[Saved data entries]
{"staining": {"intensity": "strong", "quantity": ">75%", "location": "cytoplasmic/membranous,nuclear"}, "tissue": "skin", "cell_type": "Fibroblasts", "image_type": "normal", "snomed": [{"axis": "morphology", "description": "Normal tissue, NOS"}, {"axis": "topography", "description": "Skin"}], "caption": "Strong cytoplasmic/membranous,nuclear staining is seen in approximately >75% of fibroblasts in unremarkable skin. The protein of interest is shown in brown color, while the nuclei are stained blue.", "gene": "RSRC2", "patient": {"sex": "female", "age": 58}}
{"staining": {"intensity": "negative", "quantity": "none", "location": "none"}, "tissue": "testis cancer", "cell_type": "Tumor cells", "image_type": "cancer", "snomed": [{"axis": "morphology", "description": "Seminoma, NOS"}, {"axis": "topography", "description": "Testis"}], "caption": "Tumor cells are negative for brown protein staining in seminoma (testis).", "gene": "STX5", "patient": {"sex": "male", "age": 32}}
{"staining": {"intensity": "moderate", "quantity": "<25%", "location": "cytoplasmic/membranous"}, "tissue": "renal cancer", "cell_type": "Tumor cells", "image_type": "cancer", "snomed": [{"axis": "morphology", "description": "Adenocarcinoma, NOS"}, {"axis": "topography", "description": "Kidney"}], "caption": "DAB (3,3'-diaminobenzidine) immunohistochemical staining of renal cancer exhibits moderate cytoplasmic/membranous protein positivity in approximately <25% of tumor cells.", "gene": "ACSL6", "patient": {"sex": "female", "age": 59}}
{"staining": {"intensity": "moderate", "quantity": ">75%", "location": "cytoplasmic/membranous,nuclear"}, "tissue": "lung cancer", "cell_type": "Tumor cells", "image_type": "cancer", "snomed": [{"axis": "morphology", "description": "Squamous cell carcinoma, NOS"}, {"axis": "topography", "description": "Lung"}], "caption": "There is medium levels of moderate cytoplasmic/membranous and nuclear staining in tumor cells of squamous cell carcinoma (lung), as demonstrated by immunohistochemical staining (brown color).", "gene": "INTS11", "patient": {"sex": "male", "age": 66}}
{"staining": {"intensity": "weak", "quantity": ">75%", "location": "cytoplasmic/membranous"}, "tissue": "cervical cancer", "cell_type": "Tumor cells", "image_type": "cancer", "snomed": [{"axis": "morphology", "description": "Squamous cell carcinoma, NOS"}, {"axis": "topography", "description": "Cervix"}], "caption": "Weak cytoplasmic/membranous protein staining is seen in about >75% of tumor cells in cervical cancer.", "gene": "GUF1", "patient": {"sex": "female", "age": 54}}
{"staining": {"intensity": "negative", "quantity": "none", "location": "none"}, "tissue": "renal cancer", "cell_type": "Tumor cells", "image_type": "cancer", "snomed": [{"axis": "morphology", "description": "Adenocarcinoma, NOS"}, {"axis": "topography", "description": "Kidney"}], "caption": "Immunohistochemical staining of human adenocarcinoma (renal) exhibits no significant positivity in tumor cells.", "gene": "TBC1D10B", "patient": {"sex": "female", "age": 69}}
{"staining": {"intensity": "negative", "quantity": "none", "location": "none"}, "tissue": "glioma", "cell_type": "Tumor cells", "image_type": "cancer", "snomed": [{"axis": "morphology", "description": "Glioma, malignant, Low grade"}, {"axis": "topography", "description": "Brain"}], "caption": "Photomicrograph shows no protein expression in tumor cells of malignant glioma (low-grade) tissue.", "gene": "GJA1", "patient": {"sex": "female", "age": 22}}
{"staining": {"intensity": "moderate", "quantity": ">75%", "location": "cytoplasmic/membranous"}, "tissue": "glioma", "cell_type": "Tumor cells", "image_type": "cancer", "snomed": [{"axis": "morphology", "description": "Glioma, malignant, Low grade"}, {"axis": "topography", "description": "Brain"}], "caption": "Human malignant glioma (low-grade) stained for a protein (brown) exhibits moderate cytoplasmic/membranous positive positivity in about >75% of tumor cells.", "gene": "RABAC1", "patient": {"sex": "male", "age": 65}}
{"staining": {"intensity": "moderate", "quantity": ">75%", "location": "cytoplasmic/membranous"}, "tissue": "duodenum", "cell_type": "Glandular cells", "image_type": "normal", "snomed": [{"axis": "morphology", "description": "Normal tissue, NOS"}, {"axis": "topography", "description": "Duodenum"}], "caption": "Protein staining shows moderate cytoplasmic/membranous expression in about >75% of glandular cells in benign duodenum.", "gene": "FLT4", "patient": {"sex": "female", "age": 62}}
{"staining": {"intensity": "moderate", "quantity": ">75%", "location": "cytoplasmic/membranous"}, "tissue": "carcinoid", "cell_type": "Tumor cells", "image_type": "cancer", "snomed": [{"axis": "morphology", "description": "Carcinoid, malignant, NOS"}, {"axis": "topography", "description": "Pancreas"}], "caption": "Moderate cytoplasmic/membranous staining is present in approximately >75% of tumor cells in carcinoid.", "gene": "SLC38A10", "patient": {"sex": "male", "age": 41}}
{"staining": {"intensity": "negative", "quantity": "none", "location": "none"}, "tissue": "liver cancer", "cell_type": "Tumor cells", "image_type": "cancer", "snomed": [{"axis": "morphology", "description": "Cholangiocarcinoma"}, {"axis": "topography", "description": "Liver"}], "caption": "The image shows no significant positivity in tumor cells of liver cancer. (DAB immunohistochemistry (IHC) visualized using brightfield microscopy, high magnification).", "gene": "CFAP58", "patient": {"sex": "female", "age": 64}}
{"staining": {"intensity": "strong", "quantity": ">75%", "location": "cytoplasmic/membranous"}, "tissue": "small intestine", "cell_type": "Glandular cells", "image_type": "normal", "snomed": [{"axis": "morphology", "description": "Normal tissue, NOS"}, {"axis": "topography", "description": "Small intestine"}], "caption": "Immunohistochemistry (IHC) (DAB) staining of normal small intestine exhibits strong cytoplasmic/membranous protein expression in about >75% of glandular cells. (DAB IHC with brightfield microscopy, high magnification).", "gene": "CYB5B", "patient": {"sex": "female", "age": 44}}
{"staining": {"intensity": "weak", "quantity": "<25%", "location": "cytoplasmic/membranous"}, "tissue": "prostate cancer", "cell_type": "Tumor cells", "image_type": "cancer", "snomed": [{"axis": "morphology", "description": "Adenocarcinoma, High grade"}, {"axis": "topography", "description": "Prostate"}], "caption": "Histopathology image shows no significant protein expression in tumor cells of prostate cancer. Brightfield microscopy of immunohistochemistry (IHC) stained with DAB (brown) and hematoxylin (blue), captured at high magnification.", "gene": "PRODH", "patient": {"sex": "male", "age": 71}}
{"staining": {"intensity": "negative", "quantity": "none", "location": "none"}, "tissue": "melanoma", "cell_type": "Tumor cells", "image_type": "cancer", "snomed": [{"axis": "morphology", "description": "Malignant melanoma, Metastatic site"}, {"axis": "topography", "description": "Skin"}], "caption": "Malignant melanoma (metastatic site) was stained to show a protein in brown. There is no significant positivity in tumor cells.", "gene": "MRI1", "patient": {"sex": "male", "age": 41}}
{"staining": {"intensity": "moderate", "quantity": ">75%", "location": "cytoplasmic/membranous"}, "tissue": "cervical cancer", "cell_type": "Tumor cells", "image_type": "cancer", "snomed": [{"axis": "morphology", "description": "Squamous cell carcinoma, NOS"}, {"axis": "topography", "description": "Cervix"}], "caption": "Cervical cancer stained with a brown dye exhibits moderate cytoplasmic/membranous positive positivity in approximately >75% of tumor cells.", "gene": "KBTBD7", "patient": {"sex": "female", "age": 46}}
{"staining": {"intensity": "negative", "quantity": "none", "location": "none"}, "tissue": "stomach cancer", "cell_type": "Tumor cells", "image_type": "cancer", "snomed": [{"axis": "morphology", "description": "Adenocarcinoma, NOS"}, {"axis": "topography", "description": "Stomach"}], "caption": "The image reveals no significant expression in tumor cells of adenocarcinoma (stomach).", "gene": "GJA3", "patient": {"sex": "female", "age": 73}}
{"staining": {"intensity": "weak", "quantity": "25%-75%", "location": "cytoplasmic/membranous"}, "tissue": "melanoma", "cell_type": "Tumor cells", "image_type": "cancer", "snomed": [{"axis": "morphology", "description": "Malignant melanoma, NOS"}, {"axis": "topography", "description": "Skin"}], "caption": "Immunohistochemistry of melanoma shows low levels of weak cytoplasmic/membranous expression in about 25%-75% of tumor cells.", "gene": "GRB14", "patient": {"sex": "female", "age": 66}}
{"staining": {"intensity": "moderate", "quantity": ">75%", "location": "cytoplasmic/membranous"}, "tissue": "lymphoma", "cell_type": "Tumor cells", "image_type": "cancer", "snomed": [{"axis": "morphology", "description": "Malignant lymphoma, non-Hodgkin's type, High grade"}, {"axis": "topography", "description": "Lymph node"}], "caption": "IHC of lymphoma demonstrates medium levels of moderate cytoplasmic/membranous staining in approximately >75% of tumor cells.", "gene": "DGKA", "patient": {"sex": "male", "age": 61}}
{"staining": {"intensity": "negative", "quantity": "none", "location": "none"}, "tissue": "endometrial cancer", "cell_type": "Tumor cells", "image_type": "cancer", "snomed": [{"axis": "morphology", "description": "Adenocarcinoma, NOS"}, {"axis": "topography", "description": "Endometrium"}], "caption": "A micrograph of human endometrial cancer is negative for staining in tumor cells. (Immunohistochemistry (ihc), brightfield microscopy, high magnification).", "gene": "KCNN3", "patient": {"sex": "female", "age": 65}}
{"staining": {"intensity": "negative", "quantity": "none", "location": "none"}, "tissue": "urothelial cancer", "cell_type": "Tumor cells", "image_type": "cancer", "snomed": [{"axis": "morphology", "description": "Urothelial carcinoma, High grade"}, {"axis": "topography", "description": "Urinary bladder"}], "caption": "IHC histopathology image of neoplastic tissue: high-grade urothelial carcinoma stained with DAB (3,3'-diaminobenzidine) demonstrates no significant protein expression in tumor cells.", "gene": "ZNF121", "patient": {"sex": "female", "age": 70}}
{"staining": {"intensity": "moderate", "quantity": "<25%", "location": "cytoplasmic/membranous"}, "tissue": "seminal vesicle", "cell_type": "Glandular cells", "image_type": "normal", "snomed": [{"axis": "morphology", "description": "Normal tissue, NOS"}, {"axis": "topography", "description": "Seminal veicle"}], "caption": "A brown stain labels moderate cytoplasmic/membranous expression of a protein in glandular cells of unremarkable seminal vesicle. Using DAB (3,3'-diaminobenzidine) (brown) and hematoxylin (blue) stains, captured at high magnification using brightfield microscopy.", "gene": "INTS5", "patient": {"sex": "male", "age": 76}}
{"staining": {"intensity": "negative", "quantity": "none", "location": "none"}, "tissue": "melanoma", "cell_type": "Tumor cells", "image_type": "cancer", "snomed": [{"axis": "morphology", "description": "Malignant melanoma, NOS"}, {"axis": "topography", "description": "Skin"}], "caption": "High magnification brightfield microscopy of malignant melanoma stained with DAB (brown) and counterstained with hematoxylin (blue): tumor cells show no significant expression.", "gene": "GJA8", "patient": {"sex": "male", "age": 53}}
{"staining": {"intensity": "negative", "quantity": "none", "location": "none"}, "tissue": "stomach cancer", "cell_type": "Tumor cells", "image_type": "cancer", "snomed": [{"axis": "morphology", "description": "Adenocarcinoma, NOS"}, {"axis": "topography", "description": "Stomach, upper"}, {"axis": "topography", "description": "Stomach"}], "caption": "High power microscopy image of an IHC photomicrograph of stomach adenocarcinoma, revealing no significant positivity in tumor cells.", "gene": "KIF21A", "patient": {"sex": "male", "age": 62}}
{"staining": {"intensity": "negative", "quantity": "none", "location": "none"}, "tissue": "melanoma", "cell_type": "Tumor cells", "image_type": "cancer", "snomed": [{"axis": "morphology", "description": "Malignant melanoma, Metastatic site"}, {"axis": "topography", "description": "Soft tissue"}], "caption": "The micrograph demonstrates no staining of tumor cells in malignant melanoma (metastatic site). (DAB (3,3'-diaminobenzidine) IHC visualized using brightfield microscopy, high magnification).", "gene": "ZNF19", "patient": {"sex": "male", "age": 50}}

What you have to do: Return nothing but the lines from the top of the records above through the line that has "cells are negative". Keep each one exact.

Task output:
{"staining": {"intensity": "strong", "quantity": ">75%", "location": "cytoplasmic/membranous,nuclear"}, "tissue": "skin", "cell_type": "Fibroblasts", "image_type": "normal", "snomed": [{"axis": "morphology", "description": "Normal tissue, NOS"}, {"axis": "topography", "description": "Skin"}], "caption": "Strong cytoplasmic/membranous,nuclear staining is seen in approximately >75% of fibroblasts in unremarkable skin. The protein of interest is shown in brown color, while the nuclei are stained blue.", "gene": "RSRC2", "patient": {"sex": "female", "age": 58}}
{"staining": {"intensity": "negative", "quantity": "none", "location": "none"}, "tissue": "testis cancer", "cell_type": "Tumor cells", "image_type": "cancer", "snomed": [{"axis": "morphology", "description": "Seminoma, NOS"}, {"axis": "topography", "description": "Testis"}], "caption": "Tumor cells are negative for brown protein staining in seminoma (testis).", "gene": "STX5", "patient": {"sex": "male", "age": 32}}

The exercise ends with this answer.